Problem to solve:
Keyword search on "nostra": report each line of the records that contains it.

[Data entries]
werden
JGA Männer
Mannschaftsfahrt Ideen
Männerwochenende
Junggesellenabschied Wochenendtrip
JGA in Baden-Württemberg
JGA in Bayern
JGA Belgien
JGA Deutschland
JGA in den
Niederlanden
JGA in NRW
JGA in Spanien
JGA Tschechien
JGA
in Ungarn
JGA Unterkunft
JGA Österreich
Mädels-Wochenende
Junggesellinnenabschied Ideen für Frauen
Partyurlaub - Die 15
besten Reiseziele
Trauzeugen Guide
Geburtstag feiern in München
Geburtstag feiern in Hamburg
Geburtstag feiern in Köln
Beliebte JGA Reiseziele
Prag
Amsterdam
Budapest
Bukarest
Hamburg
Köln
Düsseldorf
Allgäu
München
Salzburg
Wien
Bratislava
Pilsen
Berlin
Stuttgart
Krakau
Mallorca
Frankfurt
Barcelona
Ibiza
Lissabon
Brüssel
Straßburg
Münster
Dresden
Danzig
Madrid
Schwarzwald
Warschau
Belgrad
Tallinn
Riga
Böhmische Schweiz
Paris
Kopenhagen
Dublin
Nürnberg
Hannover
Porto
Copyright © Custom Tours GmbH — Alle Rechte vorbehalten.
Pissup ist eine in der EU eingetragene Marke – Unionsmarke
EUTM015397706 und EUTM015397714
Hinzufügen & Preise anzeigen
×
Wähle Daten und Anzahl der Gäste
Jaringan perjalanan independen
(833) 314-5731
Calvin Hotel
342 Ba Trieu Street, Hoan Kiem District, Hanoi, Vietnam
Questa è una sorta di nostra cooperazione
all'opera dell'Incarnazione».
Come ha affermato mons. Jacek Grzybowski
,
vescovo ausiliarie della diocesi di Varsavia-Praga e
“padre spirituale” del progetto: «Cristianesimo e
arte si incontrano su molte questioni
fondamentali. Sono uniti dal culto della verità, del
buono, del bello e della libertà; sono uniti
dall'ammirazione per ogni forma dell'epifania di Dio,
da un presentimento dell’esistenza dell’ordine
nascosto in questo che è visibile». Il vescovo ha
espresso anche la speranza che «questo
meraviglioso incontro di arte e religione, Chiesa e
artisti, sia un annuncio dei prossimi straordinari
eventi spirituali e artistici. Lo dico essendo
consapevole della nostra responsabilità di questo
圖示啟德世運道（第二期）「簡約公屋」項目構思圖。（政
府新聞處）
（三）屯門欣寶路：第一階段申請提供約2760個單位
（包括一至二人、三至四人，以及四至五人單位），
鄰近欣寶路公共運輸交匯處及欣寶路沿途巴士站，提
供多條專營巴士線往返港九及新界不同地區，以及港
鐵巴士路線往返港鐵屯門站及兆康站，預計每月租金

Final answer:
Questa è una sorta di nostra cooperazione
consapevole della nostra responsabilità di questo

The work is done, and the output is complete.